In the second quarter, Luxottica generated positive free cash flow of 321 million euros, or $440 million, compared with 200 million euros, or $260 million.
Guerra said the group’s free cash flow continues to improve, “consolidating our ability to seize growth opportunities wherever they happen to be.” He said the start to the third quarter “confirms a solid and well-balanced growth trend across all businesses and markets.” In light of the pace of the group’s expansion, Guerra said he expected “a good performance,” and that he faced the next quarter “serene and optimistic,” having laid the groundwork for “even more robust growth.”
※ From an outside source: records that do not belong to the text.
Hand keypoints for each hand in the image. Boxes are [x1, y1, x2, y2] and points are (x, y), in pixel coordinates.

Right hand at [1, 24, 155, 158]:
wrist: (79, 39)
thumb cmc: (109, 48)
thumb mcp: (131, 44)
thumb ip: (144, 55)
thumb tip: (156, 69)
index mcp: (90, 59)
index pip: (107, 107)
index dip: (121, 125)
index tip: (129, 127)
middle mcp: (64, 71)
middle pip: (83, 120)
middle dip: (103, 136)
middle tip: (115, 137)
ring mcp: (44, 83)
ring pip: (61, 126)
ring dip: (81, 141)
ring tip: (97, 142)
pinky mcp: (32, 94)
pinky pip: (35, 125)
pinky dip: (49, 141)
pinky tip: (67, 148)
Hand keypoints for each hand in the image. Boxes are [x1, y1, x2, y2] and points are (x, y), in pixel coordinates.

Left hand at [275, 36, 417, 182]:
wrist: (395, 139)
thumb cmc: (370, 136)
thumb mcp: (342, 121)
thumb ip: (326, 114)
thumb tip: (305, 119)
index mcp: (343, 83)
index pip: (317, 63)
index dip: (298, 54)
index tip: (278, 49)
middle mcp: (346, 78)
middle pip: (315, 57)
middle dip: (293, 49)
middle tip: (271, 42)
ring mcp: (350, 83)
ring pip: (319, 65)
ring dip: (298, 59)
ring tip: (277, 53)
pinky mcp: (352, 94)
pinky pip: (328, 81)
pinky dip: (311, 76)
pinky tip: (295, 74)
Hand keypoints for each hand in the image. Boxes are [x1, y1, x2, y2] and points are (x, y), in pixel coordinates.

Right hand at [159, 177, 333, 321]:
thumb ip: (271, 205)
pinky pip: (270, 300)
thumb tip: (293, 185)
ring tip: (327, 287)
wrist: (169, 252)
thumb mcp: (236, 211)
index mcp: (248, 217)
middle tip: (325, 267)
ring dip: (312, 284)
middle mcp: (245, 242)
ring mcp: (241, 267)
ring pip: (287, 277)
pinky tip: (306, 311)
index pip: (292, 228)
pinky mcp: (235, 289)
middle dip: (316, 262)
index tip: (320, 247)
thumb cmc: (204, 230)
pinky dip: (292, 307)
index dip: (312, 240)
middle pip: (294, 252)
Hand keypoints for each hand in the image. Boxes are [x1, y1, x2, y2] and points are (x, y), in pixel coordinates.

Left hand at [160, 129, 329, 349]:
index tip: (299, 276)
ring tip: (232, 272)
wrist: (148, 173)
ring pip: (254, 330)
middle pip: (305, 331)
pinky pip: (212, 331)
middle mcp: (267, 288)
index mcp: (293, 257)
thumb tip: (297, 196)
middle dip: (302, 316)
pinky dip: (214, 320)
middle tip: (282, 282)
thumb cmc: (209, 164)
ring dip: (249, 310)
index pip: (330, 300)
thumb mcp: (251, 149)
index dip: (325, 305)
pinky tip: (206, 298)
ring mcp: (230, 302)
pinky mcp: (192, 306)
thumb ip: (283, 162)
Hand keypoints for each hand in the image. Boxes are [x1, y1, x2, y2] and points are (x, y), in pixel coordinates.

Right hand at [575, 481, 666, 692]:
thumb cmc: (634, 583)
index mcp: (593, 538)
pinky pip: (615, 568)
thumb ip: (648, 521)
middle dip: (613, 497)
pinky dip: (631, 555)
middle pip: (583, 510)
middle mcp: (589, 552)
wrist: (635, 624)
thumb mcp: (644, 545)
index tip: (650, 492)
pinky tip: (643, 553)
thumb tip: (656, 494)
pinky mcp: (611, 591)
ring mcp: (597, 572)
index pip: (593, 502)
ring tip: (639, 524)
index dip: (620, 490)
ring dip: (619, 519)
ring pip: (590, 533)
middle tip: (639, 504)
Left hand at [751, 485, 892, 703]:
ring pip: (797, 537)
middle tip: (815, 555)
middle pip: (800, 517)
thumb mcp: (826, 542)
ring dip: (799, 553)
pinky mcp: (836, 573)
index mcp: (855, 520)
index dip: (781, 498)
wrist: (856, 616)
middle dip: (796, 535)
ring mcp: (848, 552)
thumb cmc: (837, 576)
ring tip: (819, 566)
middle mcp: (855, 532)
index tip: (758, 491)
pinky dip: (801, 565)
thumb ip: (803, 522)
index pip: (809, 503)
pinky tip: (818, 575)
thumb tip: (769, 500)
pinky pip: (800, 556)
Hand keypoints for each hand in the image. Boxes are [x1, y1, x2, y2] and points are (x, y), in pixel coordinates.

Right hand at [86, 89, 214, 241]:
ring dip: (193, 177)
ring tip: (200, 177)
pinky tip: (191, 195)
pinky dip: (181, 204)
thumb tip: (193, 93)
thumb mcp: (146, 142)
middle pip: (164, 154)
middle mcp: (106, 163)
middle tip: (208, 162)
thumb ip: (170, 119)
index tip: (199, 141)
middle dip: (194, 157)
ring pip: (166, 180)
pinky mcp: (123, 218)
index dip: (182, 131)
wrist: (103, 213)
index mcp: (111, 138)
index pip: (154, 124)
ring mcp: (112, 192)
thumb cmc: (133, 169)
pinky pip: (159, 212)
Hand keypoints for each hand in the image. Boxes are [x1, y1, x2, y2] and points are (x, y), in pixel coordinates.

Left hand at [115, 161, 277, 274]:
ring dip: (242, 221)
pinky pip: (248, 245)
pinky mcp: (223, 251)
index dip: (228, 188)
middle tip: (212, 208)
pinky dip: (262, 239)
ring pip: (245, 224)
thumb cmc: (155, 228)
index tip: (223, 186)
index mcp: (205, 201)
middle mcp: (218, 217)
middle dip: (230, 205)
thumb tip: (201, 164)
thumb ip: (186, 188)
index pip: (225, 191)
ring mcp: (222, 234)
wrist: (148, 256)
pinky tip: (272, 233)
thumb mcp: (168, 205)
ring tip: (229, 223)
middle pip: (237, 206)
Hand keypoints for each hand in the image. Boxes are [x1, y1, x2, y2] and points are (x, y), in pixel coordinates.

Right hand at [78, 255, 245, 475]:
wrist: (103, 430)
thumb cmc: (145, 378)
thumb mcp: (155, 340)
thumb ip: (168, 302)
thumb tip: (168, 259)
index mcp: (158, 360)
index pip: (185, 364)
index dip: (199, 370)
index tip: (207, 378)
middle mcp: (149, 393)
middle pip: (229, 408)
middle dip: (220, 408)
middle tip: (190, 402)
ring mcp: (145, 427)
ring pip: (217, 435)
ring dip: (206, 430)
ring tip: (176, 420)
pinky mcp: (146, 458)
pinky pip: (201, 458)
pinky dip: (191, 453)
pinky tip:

Asked about the possibility of further expanding Luxottica’s stable of brands, he cited expectations for the new license with Michael Kors starting in January and said that the group on Thursday renewed its licensing agreement with Chanel through Dec. 31, 2018, further renewable until the end of Dec. 2020. The deal was first inked in 1999.
Questioned about customers looking at more niche brands and personalization, Guerra said that “anything that is customized makes sense today,” and that Ray-Ban and Oakley, for example, offered personalized eyewear — from the lenses to the cases — on their respective Web sites that is shipped in three days. “It’s an evolution and we all work on the interpretation of a personalized world,” said Guerra.
After paying dividends of 308 million euros, or $422 million, in the second quarter, net debt at the end of June stood at 1.42 billion euros, or $1.94 billion, compared with 1.46 billion euros, or $1.92 billion, at the end of 2013.